* Document extract:

- - - - - - -

JEWISH POLAND: THE HEART & SOUL OF ASHKENAZI JEWRY
Sunday, June 22 – Sunday, June 29, 2025
Our journey, led by preeminent scholar Dr. Tomasz Cebulski will begin in Warsaw with a visit to the internationally acclaimed POLIN Museum of the History of Polish Jews, and conclude at the annual Krakow Jewish Culture Festival in the Royal City of Krakow.
We will trace the evolution of Jewish life in the cradle of Ashkenazi Jewry, visiting the very places where some of our grandparents and great-grandparents were born. Together, we will explore the richness of pre-war Jewish life, memorialize the tragic loss, and celebrate Jewish life in Poland today.
We will introduce you to Polish parliamentarians, Israeli, Ukrainian, and U.S. embassy representatives, and Jewish community leaders. Their perspectives will provide you with additional insights and a deeper understanding of contemporary Poland, its European and global role, and the country’s growing Jewish community.
We would be happy to answer any of your questions. Please contact us at amakuch@taubecenter.org
The Taube Center Team and I look forward to greeting you in Warsaw next June.
With our best wishes,
Helise
Helise Lieberman,
Director, Taube Center for Jewish Life & Learning
SCHOLARS IN RESIDENCE
Dr. Edyta Gawron
Assistant Professor of Jewish Studies and Director of the Centre for the Study of the History and Culture of Krakow’s Jews at Jagiellonian University in Krakow, visited the San Francisco Bay Area in November. Dr. Gawron spoke at the Center for Jewish Studies at the Graduate Theological Union in Berkeley on Monday, November 12. Her presentation focused on how the Holocaust is being remembered and commemorated in Poland. She also spoke at San Francisco State on the Oskar Schindler History Museum and the Galicia Jewish Museum, and attended a San Francisco Krakow Sister Cities Reception in her honor.
Konstanty Gebert
He was born 1953 in Warsaw and graduated with a degree in psychology from Warsaw University in 1976. He is currently an international reporter and columnist with the leading Polish daily Gazeta Wyborcza. Democratic opposition activist in the 1970s and underground journalist (as Dawid Warszawski) in the 1980s. Gerbert co-founded the underground Jewish Flying University and the Polish Jewish intellectual monthly Midrasz among others. He has served as a board member for the Einstein Forum, Potsdam; Paideia, Stockholm; and Dutch Jewish Humanitarian Fund, The Hague. Gebert has taught at Hebrew University, Jerusalem, UC Berkeley and the Grinnell College. Gerbert has authored eleven books in Polish, some translated into English, Italian, and Bosnian. His writing covers an array of topics including Poland’s round table negotiations of 1989, the Yugoslav wars, Israeli history, and commentaries on the Torah. His essays have been published in dozens of collections around the world and his articles have appeared in media worldwide. Most recent publications: “Poland: Living Apart,” in: Anders Jerichow and Cecilie Felicia Stockholm Banke (Eds): Pre-Genocide. Warnings and Responsibility to Protect, 2018; “Poland Since 1989 – Muddling Through, Wall to Wall;” in: Sabrina P. Ramet, Christine M. Hassenstab (Eds): Central and Southeast European Politics Since 1989, 2nd Edition, Cambridge University Press, Cambridge, 2019. In 2018, he was recognized with the American Jewish Press Association Rockower Award.

- - - - - - -

* Goal a: In the tour announcement, switch "cradle" to "heartland" and write the passage out again, beginning at the words "We will trace" and stopping after "in Poland today.".

* Data entries:
- - - - - - -

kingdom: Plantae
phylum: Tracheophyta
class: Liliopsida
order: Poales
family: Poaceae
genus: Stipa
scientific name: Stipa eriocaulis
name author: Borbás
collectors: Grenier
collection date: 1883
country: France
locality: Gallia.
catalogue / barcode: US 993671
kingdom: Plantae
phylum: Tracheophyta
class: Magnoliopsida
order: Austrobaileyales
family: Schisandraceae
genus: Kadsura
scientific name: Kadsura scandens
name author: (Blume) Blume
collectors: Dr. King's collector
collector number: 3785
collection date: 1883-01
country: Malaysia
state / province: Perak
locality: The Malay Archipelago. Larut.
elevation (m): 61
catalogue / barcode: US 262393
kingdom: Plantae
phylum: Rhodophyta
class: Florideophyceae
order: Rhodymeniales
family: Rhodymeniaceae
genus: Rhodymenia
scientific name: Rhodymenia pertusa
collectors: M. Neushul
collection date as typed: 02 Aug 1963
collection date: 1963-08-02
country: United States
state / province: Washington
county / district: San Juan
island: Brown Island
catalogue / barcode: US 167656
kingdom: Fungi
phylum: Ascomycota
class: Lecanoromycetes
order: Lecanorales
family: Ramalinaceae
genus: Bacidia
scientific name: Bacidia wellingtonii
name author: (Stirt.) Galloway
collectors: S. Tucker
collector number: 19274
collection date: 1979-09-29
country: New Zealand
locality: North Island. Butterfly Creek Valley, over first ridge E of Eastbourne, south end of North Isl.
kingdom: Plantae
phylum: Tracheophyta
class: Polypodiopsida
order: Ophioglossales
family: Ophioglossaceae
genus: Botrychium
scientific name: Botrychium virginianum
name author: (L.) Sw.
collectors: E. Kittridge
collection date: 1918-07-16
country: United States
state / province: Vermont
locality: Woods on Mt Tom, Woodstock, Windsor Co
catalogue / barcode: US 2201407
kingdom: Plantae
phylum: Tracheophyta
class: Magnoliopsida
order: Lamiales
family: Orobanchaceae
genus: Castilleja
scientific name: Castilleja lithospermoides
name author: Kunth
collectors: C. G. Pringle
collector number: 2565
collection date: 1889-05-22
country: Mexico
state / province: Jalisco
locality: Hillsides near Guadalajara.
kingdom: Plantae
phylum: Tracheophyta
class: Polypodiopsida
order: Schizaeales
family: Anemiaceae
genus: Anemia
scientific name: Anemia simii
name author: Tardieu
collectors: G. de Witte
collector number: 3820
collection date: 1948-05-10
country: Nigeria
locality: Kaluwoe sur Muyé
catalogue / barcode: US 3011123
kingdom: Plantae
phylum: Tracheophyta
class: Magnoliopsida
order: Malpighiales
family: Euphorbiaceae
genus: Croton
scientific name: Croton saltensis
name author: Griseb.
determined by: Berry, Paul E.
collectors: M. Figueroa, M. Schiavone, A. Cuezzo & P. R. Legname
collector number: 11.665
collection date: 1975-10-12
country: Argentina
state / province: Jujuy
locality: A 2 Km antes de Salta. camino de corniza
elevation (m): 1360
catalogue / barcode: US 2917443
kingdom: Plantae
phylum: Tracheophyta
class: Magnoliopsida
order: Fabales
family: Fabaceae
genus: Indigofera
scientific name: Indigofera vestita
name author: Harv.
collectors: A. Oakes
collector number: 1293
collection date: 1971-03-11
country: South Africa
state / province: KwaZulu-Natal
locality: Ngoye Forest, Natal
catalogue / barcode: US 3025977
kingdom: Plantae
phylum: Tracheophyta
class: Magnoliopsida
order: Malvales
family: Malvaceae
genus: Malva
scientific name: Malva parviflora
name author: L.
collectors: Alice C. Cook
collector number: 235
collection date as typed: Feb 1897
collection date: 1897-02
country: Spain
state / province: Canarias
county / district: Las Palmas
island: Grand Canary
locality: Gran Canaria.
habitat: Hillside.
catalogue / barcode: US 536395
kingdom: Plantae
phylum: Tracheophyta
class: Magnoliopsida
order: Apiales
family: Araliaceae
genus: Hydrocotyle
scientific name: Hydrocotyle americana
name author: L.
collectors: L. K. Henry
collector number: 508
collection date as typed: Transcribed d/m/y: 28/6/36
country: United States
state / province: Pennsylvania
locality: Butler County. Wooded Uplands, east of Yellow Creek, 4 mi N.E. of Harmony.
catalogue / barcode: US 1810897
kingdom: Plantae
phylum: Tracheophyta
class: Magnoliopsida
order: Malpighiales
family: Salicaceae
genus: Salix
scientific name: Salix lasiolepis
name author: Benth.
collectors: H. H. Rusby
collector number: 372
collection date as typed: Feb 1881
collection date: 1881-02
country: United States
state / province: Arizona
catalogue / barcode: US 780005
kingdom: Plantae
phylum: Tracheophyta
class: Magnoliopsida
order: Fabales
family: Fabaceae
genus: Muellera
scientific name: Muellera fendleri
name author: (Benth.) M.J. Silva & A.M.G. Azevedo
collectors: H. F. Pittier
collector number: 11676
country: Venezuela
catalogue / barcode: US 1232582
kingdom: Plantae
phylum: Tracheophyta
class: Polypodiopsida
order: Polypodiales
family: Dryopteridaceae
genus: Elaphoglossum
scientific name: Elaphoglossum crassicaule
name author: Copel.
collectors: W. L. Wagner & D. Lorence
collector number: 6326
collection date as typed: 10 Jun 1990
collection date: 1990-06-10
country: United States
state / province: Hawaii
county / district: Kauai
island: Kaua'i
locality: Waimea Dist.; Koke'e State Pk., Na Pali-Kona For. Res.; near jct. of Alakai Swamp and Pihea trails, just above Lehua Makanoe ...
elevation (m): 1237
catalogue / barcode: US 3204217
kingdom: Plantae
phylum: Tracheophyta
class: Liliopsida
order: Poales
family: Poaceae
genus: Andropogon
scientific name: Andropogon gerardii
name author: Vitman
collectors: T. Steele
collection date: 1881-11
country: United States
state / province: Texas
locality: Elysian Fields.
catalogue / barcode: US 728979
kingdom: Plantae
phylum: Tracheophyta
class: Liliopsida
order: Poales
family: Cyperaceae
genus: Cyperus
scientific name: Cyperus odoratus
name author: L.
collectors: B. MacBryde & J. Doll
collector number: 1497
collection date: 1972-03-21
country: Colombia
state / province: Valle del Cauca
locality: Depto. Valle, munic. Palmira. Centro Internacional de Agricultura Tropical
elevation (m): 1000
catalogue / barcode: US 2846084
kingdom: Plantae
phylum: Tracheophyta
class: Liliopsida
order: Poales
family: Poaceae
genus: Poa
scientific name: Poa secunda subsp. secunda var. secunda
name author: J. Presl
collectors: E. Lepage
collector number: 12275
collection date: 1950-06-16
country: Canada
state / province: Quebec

- - - - - - -

* Goal b: Render the listing as a Markdown table with the columns "Row" and "Listing line", beginning at its first line and stopping after the line containing "catalogue / barcode: US 993671". Give one row per line and omit blank lines.

* Task solution a:
We will trace the evolution of Jewish life in the heartland of Ashkenazi Jewry, visiting the very places where some of our grandparents and great-grandparents were born. Together, we will explore the richness of pre-war Jewish life, memorialize the tragic loss, and celebrate Jewish life in Poland today.

* Task solution b:
| Row | Listing line |
|---|---|
| 1 | kingdom: Plantae |
| 2 | phylum: Tracheophyta |
| 3 | class: Liliopsida |
| 4 | order: Poales |
| 5 | family: Poaceae |
| 6 | genus: Stipa |
| 7 | scientific name: Stipa eriocaulis |
| 8 | name author: Borbás |
| 9 | collectors: Grenier |
| 10 | collection date: 1883 |
| 11 | country: France |
| 12 | locality: Gallia. |
| 13 | catalogue / barcode: US 993671 |